Grippe aviaire – Le foie gras va y laisser des plumes


Après un épisode de grippe aviaire d’une ampleur inédite, la production de foie gras en France va se raréfier en 2022 et coûtera d’autant plus cher que la filière accuse le coup d’une flambée des prix des céréales causée par la guerre en Ukraine.

L’épizootie d’influenza aviaire qui a frappé notre pays cet hiver décroît après avoir touché plus de 1 300 élevages. Les conséquences sont d’une gravité particulière avec 16 millions de volailles abattues en France, dont 11 millions dans le Grand Ouest. L’an dernier, 3,5 millions de volailles avaient été tuées. Les années précédentes, ces crises restaient globalement circonscrites au sud-ouest.

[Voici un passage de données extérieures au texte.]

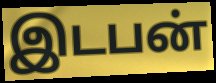
இடபன்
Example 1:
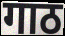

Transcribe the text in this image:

गाठ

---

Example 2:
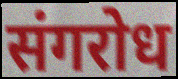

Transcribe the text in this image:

संगरोध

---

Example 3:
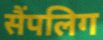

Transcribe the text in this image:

सैंपलिग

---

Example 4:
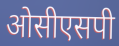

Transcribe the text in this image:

ओसीएसपी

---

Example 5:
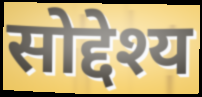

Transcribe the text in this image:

सोद्देश्य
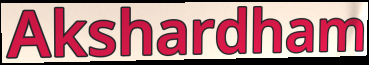
Akshardham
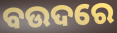
ବଉଦରେ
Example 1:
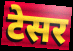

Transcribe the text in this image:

टेसर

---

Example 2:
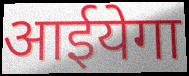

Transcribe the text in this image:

आईयेगा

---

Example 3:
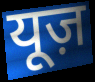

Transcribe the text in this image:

यूज़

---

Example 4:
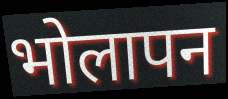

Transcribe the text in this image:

भोलापन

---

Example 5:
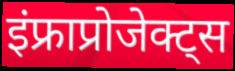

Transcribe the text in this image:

इंफ्राप्रोजेक्ट्स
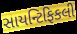
સાયન્ટિફિકલી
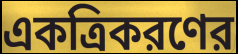
একত্রিকরণের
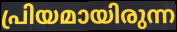
പ്രിയമായിരുന്ന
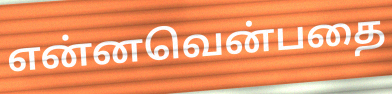
என்னவென்பதை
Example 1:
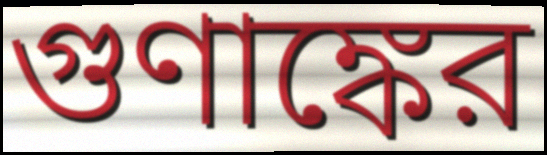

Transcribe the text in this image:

গুণাঙ্কের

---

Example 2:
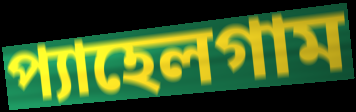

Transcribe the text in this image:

প্যাহেলগাম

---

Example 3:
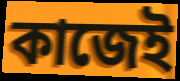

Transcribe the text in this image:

কাজেই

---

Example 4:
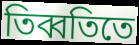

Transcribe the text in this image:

তিব্বতিতে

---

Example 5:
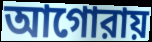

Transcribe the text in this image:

আগোরায়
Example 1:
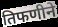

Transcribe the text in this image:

तिफणीने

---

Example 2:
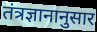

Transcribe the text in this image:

Mais début 2022, une deuxième vague a touché des zones habituellement épargnées, comme le Périgord et les Pays de Loire, où l’on produit respectivement 10 et 20% du foie gras.

En plus d’être productrice du précieux mets, la région des Pays de Loire est essentielle pour la filière : elle « représente 72 % de la fourniture des canetons, ces animaux qui servent à repeupler les élevages », souligne Marie-Pierre Pé, directrice du Comité interprofessionnel des palmipèdes à foie gras (Cifog). La filière compte trois maillons principaux : les couvoirs, où naissent les canetons ; les élevages, où les canetons d’un jour sont expédiés et grandissent pendant trois mois ; les centres d’engraissement, qui peuvent être localisés au sein des élevages, où les volatiles sont gavés pendant environ 10 jours.

Lent retour à la normale

« On estime qu’il pourrait y avoir entre 20 et 25 % de poussins de un jour et de canetons en moins », selon Joël Limouzin, en charge des questions sanitaires à la FNSEA et président de la chambre d’agriculture de Vendée. « Il faut six mois avant qu’une cane ou qu’un mâle ne soit mature sexuellement, donc les premiers troupeaux qui vont être en capacité de produire ne vont arriver qu’à partir de novembre », explique Marie-Pierre Pé. L’interprofession estime qu’il lui faudra 15 à 18 mois pour retrouver une situation normale. La filière exportant 15 % de sa production, il faudra « partager » le foie gras de cette année « avec tous les marchés européens et d’autres, comme la Suisse et le Japon », explique Marie-Pierre Pé.

Alors que la France n’est pas complètement sortie de la vague épidémique – 19 départements de la Bretagne au sud-ouest restent en « risque élevé » de diffusion du virus de l’influenza aviaire -, la filière doit se reconstruire dans un contexte de flambée mondiale des matières premières agricoles. Depuis le début de la guerre en Ukraine, les cours du blé et du maïs ont augmenté d’environ 30 %, une charge conséquente quand l’alimentation de la volaille représente les deux tiers de son coût de production. Le prix du foie gras va inévitablement grimper, mais il est « trop tôt » pour chiffrer la hausse, dit l’interprofession.

Un vaccin espéré en 2023

Après deux années consécutives difficiles, « certains éleveurs veulent attendre levaccin contre la grippe aviaire » – il n’en existe aucun autorisé au sein de l’Union européenne -, explique Joël Limouzin. En France, le ministère de l’agriculture a annoncé le début mardi de l’expérimentation de deux vaccins pour les palmipèdes. Mais il faudra attendre 2023 pour disposer d’un vaccin homologué, estime le Cifog.

Si la prévention apparaît comme la meilleure solution contre une épizootie de plus en plus virulente, vacciner aujourd’hui, c’est aussi voir des débouchés se fermer. De nombreux pays (Arabie saoudite, Corée du Sud, Grande-Bretagne, États-Unis) refusent de se fournir en volailles dans des pays pratiquant la vaccination contre la grippe aviaire, craignant l’introduction du virus par les animaux vaccinés ou leurs produits. « Si on doit aller vers la vaccination, il faut que l’export soit possible », a-t-on affirmé lundi au ministère.

« La stratégie de vaccination sera actée pour les pays européens. Pour les pays tiers, qui représentent des enjeux commerciaux importants, il faudra que, collectivement, on défende l’intérêt de cette vaccination et l’absence de risque pour eux », a-t-on expliqué. La France est le premier producteur et consommateur de foie gras, avec un chiffre d’affaires de 1,6 milliard d’euros en 2021, une année déjà perturbée par la grippe aviaire. Habituellement, environ 30 millions de canards gras y sont élevés par an. Un chiffre tombé à 21 millions en 2021.